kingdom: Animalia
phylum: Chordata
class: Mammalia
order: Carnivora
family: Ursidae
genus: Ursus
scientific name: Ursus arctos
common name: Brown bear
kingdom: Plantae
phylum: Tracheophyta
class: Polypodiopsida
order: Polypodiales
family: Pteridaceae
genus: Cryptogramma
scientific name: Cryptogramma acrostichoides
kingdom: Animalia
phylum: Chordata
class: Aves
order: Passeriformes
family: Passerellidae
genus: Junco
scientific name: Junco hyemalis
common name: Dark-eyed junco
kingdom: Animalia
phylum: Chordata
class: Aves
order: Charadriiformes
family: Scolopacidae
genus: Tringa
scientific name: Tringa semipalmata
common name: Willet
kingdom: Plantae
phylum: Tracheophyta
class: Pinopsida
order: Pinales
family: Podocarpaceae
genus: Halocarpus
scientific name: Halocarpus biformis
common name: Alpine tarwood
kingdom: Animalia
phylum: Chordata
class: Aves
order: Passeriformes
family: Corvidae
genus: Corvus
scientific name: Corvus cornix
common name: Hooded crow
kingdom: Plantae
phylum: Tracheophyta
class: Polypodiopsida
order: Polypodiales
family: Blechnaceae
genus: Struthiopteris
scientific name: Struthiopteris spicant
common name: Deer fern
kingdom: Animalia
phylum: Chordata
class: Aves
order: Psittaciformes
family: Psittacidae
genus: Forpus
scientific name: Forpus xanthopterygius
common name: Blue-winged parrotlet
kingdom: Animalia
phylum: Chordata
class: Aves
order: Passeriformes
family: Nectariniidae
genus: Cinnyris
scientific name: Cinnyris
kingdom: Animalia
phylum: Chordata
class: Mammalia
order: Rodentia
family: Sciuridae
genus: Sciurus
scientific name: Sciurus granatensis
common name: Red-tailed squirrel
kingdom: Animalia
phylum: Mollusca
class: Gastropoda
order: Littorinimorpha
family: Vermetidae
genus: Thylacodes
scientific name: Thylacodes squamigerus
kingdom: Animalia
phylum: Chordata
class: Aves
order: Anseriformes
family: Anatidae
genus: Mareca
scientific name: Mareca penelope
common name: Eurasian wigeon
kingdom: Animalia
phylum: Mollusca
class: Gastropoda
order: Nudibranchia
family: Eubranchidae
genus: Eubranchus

◆ ◆ ◆ ◆ ◆ ◆ ◆

Write out the listing from its first line through the line that contains "common name: Willet", including that line and changing nothing.

kingdom: Animalia
phylum: Chordata
class: Mammalia
order: Carnivora
family: Ursidae
genus: Ursus
scientific name: Ursus arctos
common name: Brown bear
kingdom: Plantae
phylum: Tracheophyta
class: Polypodiopsida
order: Polypodiales
family: Pteridaceae
genus: Cryptogramma
scientific name: Cryptogramma acrostichoides
kingdom: Animalia
phylum: Chordata
class: Aves
order: Passeriformes
family: Passerellidae
genus: Junco
scientific name: Junco hyemalis
common name: Dark-eyed junco
kingdom: Animalia
phylum: Chordata
class: Aves
order: Charadriiformes
family: Scolopacidae
genus: Tringa
scientific name: Tringa semipalmata
common name: Willet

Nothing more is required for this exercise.